It’s time to crack open last week’s mail and take a peak at what’s going on in the worlds of my fellow snobs! If you have questions I have answers. (Maybe. If I don’t I’ll be honest about it.) Also, don’t forget St. Louisans, I’ll be on KWMU 90.7 radio at 11 a.m. CST talkin’ bout race! For those who want to listen, here is a link to the live feed from KWMU’s Web site. I’ll be on the WHOLE HOUR … for some crazy reason. Check it out!
First of all, I am so glad that I found your site. You are so talented and insightful. SCAN is hilarious and I love the piece on Zahara’s hair.
Second–Wentworth Miller. Is he really gay? Do you have proof to back this up (or is it just the fact that we NEVER see him with a woman). I am just asking because a friend of mine and I are always arguing over it and if there is proof I would LOVE to forward it to her.
Third–Why do the ladies on The View keep letting Sherrie speak?
Fourth–TJ Holmes IS so cute–and although there is a rumored daughter around I don’t see any rings. Does that mean he is single? Not sure. (some married men don’t wear them–I hate that)
OK that is it for now.
Keep up the great work.
Thank you in regards to my blogs. They’re both a lot of fun for me (although The Snob blog takes up so much of my time I don’t do enough posts at SCAN).
Per your questions —
1) I have noooo idea what Wentworth’s sexual orientation is. He’s been photographed with a few women in the past as his date at events. But people also linked him to actor Luke McFarlane.
He’s intensely private. Despite being famous he’s not a fame whore. He could probably be much bigger and more popular than he is now if he were more extroverted, dated another celebrity and got his face out there more. But he doesn’t do that. That tells me that his sexual orientation is “Leave Me Alone.” Straight or gay. The man doesn’t want us in his business.
2) I don’t know what’s up with Sherrie. No clue.
3) TJ is not married … anymore. He left his wife for Rozonda “Chili” Thomas of TLC more than a year ago. Then he and Chili broke up a few months back. I’ve heard rumors he’s with his wife again, but as far as I know he’s single.
Keep hope alive!
Yours in blackness,
Thanks so very much for inviting questions. I am African American and I am in a precarious position as family historian. When I started researching the family roots we all naively assumed that we were 100% from Africa.
What I discovered from various documents is that during slavery and after, our bloodlines became mixed with European. My family has greeted this news with COMPLETE horror.
As it turns out my paternal grandfather was part Irish, my great grandmother was Scottish, French, Indian and African. This has caused a GREAT deal of stress to my family who was hoping my research would lead us “back to Africa.” Outside of dealing with my family’s reluctance to embrace our European as well as our African heritage, I have a very practical problem.
How do I map out the family tree? Should I include the documented European relatives or just leave them out and make everyone happy?
First off, do not be alarmed. You are not the first black person to discover this fact. Truth be told, the vast majority of African Americans not matter how dark are not pure African. We’re all most commonly mixed with European and native ancestry.

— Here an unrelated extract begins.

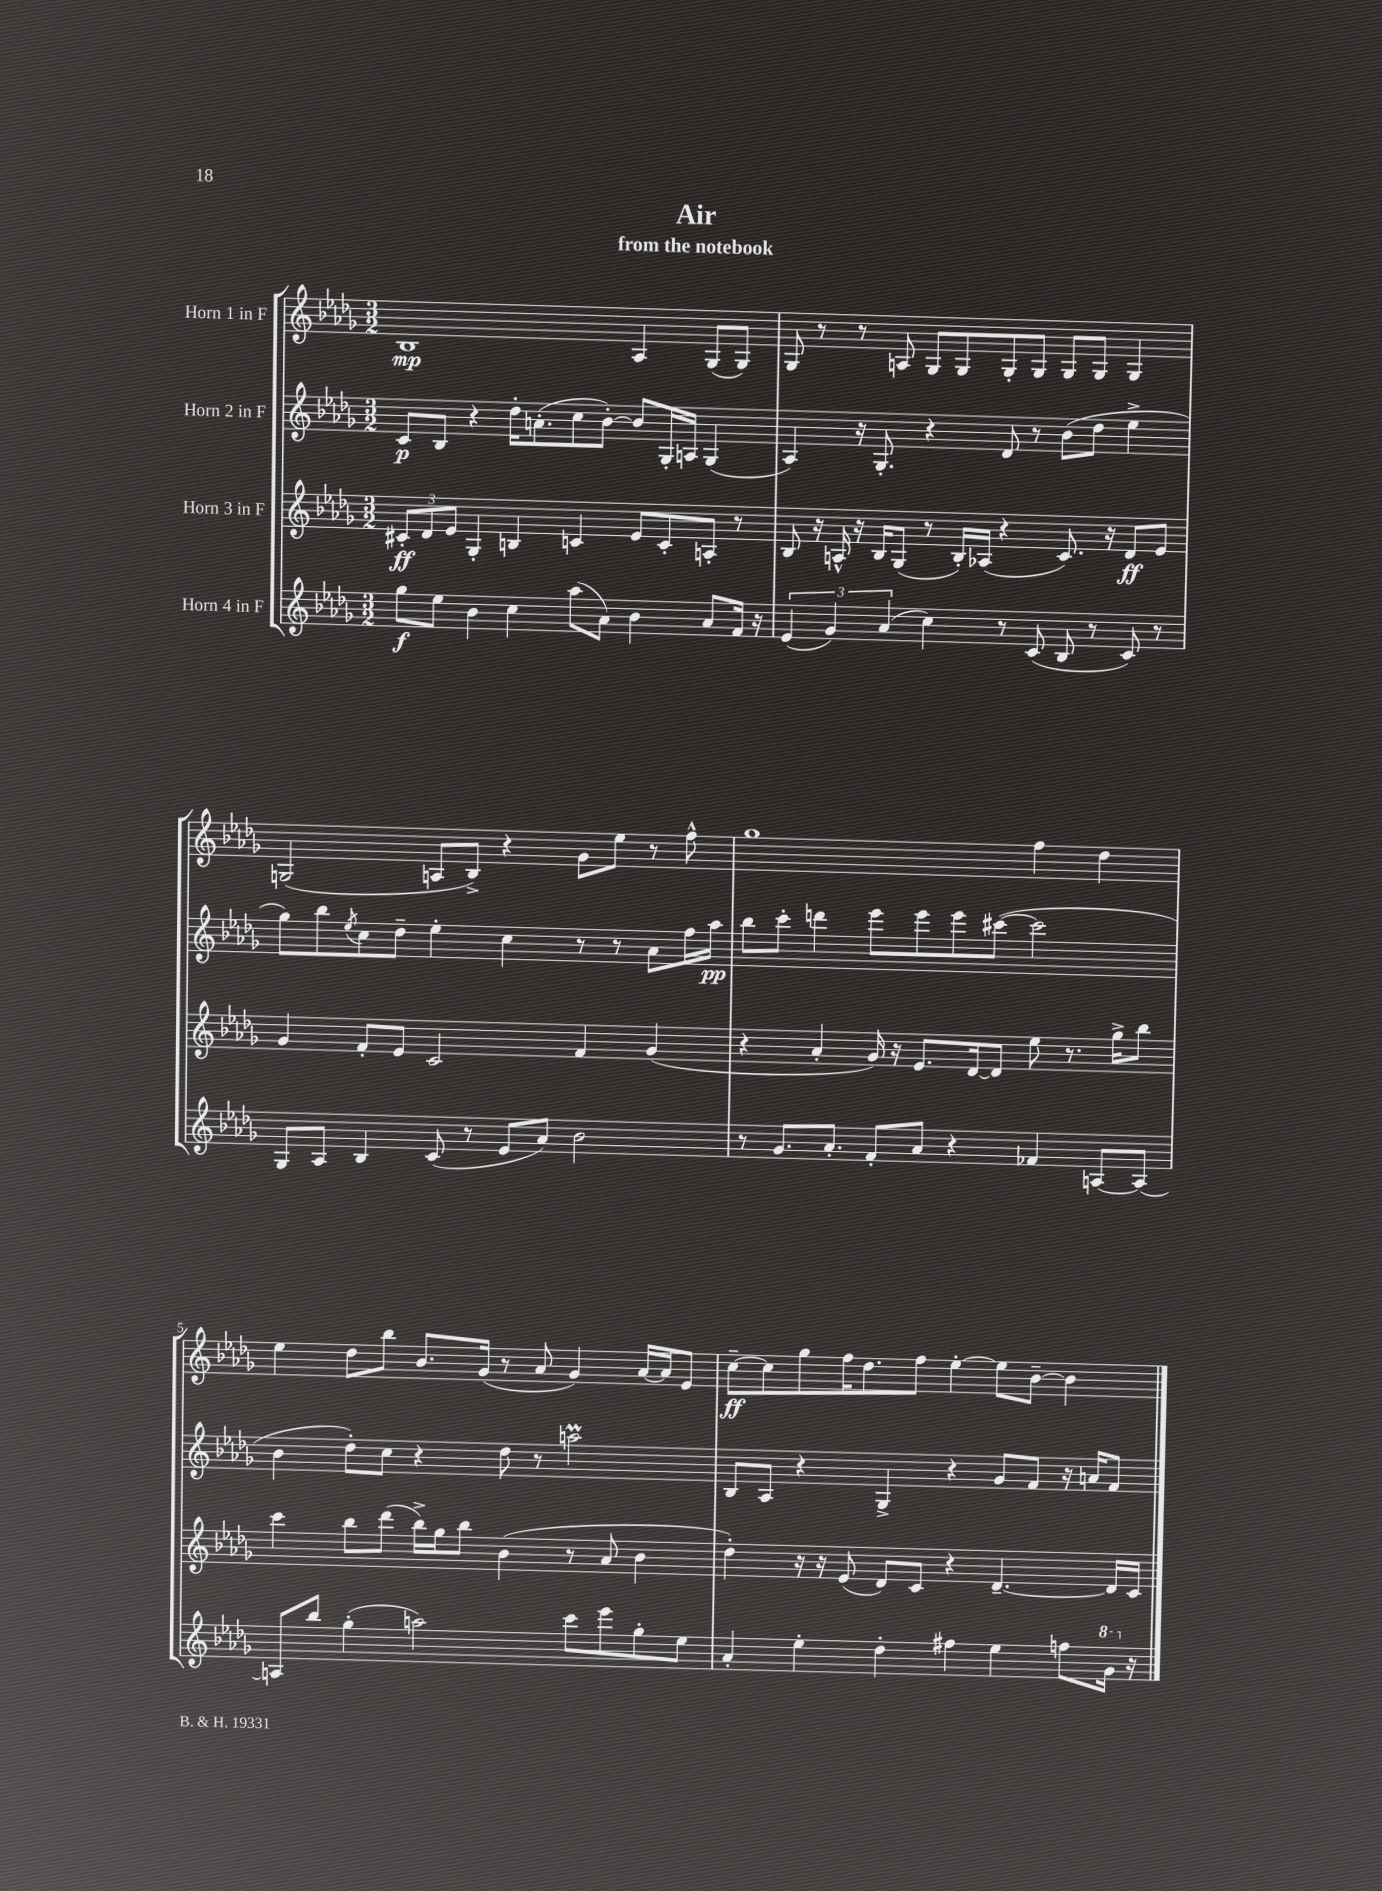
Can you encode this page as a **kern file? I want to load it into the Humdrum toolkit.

That includes me. And just about everyone who reads this blog. And just about every black person in North and South America and even some white people who don’t realize they’ve got a few incognegroes running around in the bloodline.
Image how they feel when they find out Great Grandpa Millhouse was light, bright and passed for white.
That said, this is a reality you and your family will have to reluctantly accept. It’s simply part of our history, whether it happened out of love or rape. It happened. Not much you can do about it.
Per putting together your family tree, I would suggest that you not kick the white folks out, if only because their lineage might help you trace your relatives back to Africa. This is especially true if these white individuals once owned your family. I have a rare (but common sounding) English last name. Relying on the name, it was a lot easier to trace my father’s side of the family back to the original plantation where nearly every black person in America with the last name “Belton” originated from.
So for that reason alone, accepting the white heritage in order to use it to find the origins of your family is both practical and realistic. There’s a host of white and Indian blood running through both sides of my family. Even though some of that blood came from unspeakable situations, we can’t exactly pretend like it’s not there. For better or worse, it was that blood that created us and created you. Including your white forefathers and foremothers in the family tree isn’t an endorsement of the actions of your historical tormentors.